§ TEXTO DE LECTURA
● ● ● ● ● ● ●

El fraude científico

Uno de los pasajes más impactantes de La energía de Rhodes trata de cómo un científico estadounidense ganador del Premio Nobel cometió un fraude científico para exagerar los riesgos de la radiación nuclear para la salud humana.

A partir de una investigación de archivo realizada por Edward Calabrese, profesor de toxicología de la Universidad de Massachusetts, Amherst, Rhodes describe el trabajo de Hermann Muller, un genetista de la Universidad de Texas que ganó el Premio Nobel de Medicina en 1946.

Las investigaciones de Muller sobre las moscas de la fruta le llevaron a concluir que no existe una dosis segura de radiación porque cada dosis, según él, provocaba mutaciones que, explica Rhodes, «eran perjudiciales o letales… irreversibles y también permanentes.»

● ● ● ● ● ● ●

§ DATOS PROPORCIONADOS
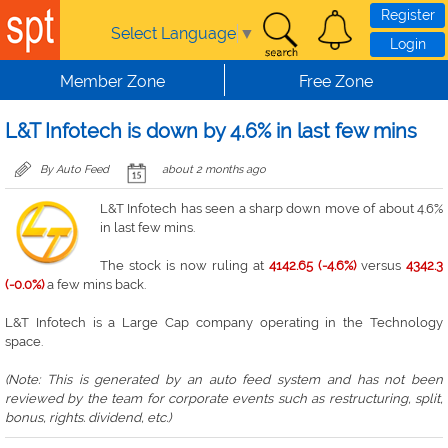
Skip to main content
Register
Select Language
▼
Login
Member Zone
Free Zone
L&T Infotech is down by 4.6% in last few mins
By Auto Feed
about 2 months ago
L&T Infotech has seen a sharp down move of about 4.6%
in last few mins.
The stock is now ruling at
4142.65 (-4.6%)
versus
4342.3
(-0.0%)
a few mins back.
L&T Infotech is a Large Cap company operating in the Technology
space.
(Note: This is generated by an auto feed system and has not been
reviewed by the team for corporate events such as restructuring, split,
bonus, rights. dividend, etc.)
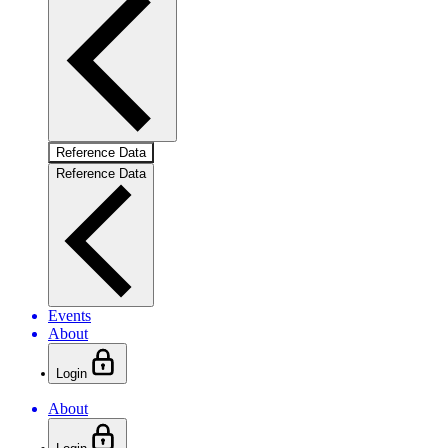
Reference Data
Reference Data
Events
About
Login
About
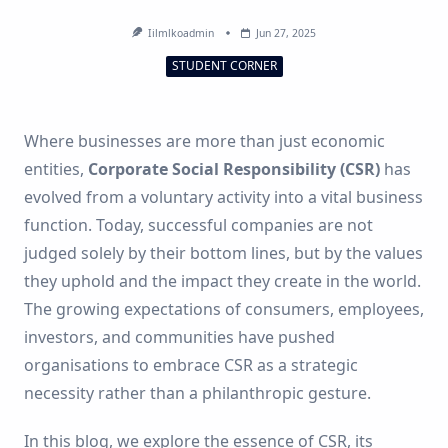
Iilmlkoadmin
Jun 27, 2025
STUDENT CORNER
Where businesses are more than just economic
entities,
Corporate Social Responsibility (CSR)
has
evolved from a voluntary activity into a vital business
function. Today, successful companies are not
judged solely by their bottom lines, but by the values
they uphold and the impact they create in the world.
The growing expectations of consumers, employees,
investors, and communities have pushed
organisations to embrace CSR as a strategic
necessity rather than a philanthropic gesture.
In this blog, we explore the essence of CSR, its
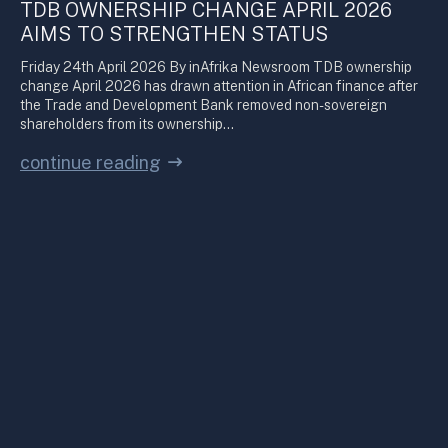
TDB OWNERSHIP CHANGE APRIL 2026
AIMS TO STRENGTHEN STATUS
Friday 24th April 2026 By inAfrika Newsroom TDB ownership
change April 2026 has drawn attention in African finance after
the Trade and Development Bank removed non-sovereign
shareholders from its ownership…
continue reading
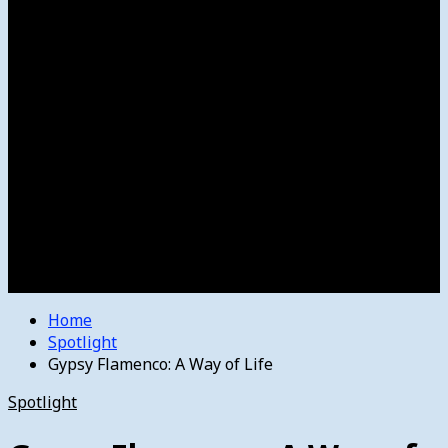
Women’s College Basketball
Howard’s House
Preps
Olympics
Track and Field
Arts
Spotlight
Stage
Movie Reviews
Destinations
Videos
The Bulletin
E-Paper – The Bulletin
Home
Spotlight
Gypsy Flamenco: A Way of Life
Spotlight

● ● ● ● ● ● ●

§ TRABAJO PENDIENTE
(a) En el texto sobre el fraude científico, ¿en qué año ganó Hermann Muller el Premio Nobel de Medicina?
(b) Reanuda el texto sobre el fraude científico a partir de su última oración.
Los registros no guardan relación con el texto sobre el fraude científico.

§ TAREAS RESUELTAS
(a) En 1946.

(b)
Pero justo antes de que Muller volara a Estocolmo para aceptar su Premio Nobel, le enviaron nuevas investigaciones que contradecían sus conclusiones.

El trabajo de Muller, y el de otros a lo largo de los años, había explorado los efectos de las dosis altas y medias de radiación. Caspari había ampliado esa investigación a la gama de dosis bajas y se había preguntado, en particular, si el efecto sería el mismo cuando la dosis se distribuyera a lo largo de un período de tiempo («crónica») en lugar de administrarse de una sola vez («aguda»)… El nuevo y sorprendente hallazgo de Caspari fue que las moscas de la fruta expuestas a una dosis diaria… no mostraron ningún aumento en su tasa de mutación.

Muller se enfrentó a un dilema. «¿Qué debía hacer? Lo que debería haber hecho es matizar su conferencia del Nobel». Pero Muller no lo hizo. «En Estocolmo», escribe Rhodes, «Muller aceptó su premio Nobel y luego ignoró deliberadamente los hallazgos de Caspari en su conferencia».

Pero eso no fue lo peor. A su regreso a Estados Unidos, Muller revisó la investigación de Caspari y le dijo a un colega que tenía «poco que sugerir con respecto al manuscrito» más allá de recomendar que se replicara el estudio.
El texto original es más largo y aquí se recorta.